AIM OF THE EXERCISE:
Answer these about the forum post on getting into marine engineering through Piney Point:
1. Which regulation does the opening line cite?
2. What did Piney Point say the writer still needs?
3. For how many years, and in what field, has the writer worked in the US?

If that didn’t work, you want one of the last paragraphs in 46 CFR 10.516

Best of luck, and let us know what happens


#8

Thank you all for the extremely valuable advise and information.

I did call Piney Point, they said I do need another test like FANTAL/Williams lantern to prove I can distinguish colors. So I think I will start getting ready to apply for the Piney Point.

Very good advise from Tashtego. I will need to look into it deeper, since I graduated from a University in Canada with Electrical Engineering, but the accreditation body (ABET) and Coast Guard may not recognize it. I will call them and see if I can convince them that I am an engineer since I have practiced in the US for 11 years in telecomm. Otherwise seems like I may have to go all they way from Wiper/Oiler/QMED/3EA and that obviously will take years and years.

Do you have any other advise on how I can get to Engineering Assistant via Piney Point, SIU jobs as Oiler/Wiper/QMED and possibly shorten the QMED stint from the required 3 years? I want to use my degree of Electrical Engineering, thus I want to do less of QMED. This 6 mo idea really sounded good.

Thanks again very much to all who replied.

RECORD SET:
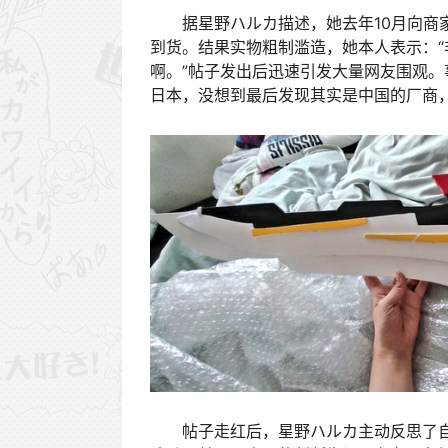
据星野ハルカ描述，她去年10月向商家
到货。结果实物粗制滥造，她本人表示：“
啊。”帖子发出后迅速引发大量网友围观
日本，没想到最后发现其实是中国的厂商
帖子走红后，星野ハルカ主动反思了自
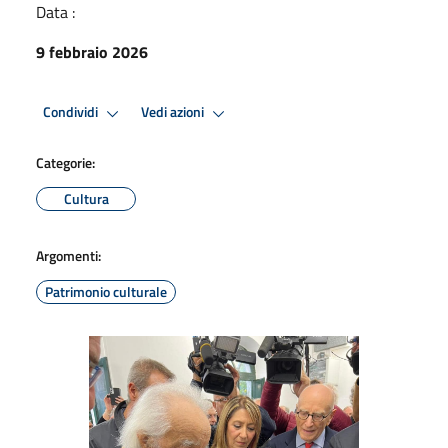
Data :
9 febbraio 2026
Condividi
Vedi azioni
Categorie:
Cultura
Argomenti:
Patrimonio culturale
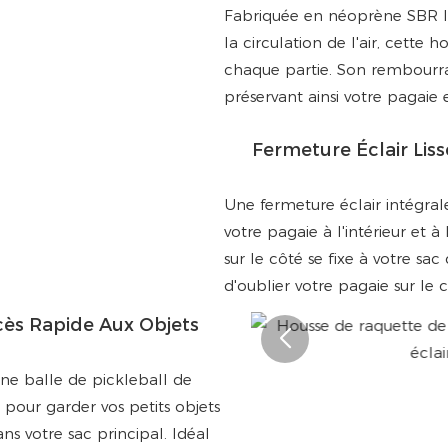
Fabriquée en néoprène SBR l
la circulation de l'air, cette
chaque partie. Son rembourra
préservant ainsi votre pagaie
Fermeture Éclair Liss
Une fermeture éclair intégral
votre pagaie à l'intérieur et à
sur le côté se fixe à votre sac
d'oublier votre pagaie sur le c
cès Rapide Aux Objets
ne balle de pickleball de
 pour garder vos petits objets
ans votre sac principal. Idéal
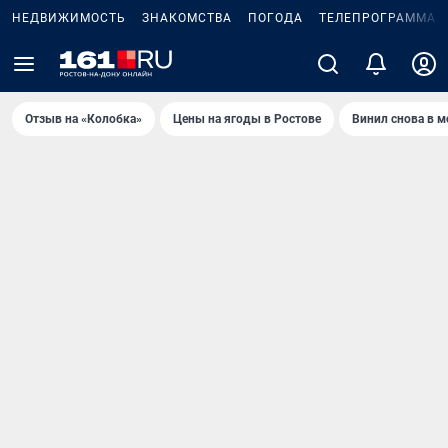
НЕДВИЖИМОСТЬ
ЗНАКОМСТВА
ПОГОДА
ТЕЛЕПРОГРАММА
Отзыв на «Колобка»
Цены на ягоды в Ростове
Винил снова в м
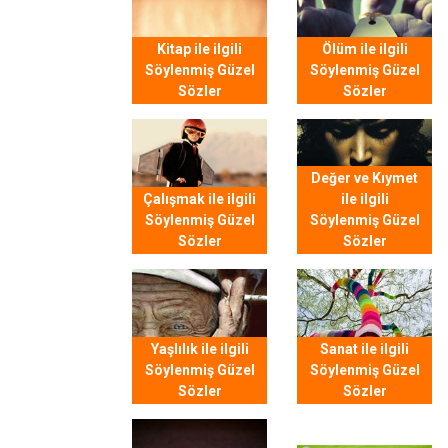
Kitap ile ilgili
Ölüm ile ilgili
Söylenmiş Güzel
Söylenmiş Güzel
Sözler
Sözler
Değer ve Kıymet
Çalışmak ile ilgili
ile ilgili
Söylenmiş Güzel
Söylenmiş Güzel
Sözler
Sözler
Yaşlılık ile ilgili
Sanat ile ilgili
Söylenmiş Güzel
Söylenmiş Güzel
Sözler
Sözler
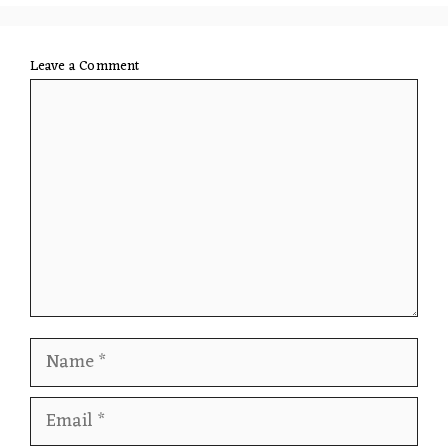
Leave a Comment
Comment
Name
Email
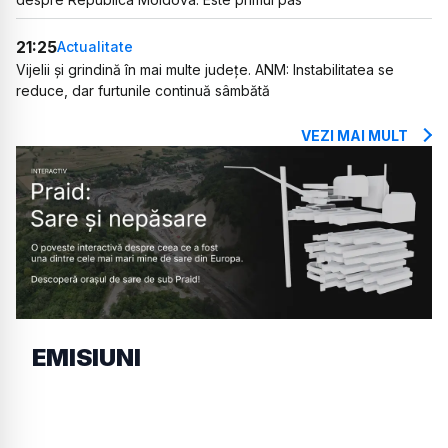
21:25
Actualitate
Vijelii și grindină în mai multe județe. ANM: Instabilitatea se
reduce, dar furtunile continuă sâmbătă
VEZI MAI MULT
EMISIUNI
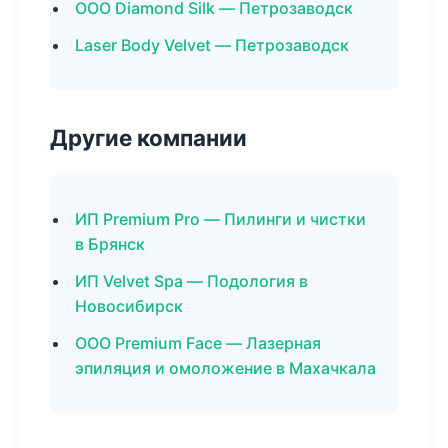
ООО Diamond Silk — Петрозаводск
Laser Body Velvet — Петрозаводск
Другие компании
ИП Premium Pro — Пилинги и чистки
в Брянск
ИП Velvet Spa — Подология в
Новосибирск
ООО Premium Face — Лазерная
эпиляция и омоложение в Махачкала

SOLUTION BELOW:
1. 46 CFR 10.516, specifically one of its last paragraphs.
2. Another test, such as FANTAL or Williams lantern, to prove the writer can distinguish colors.
3. 11 years, in telecomm.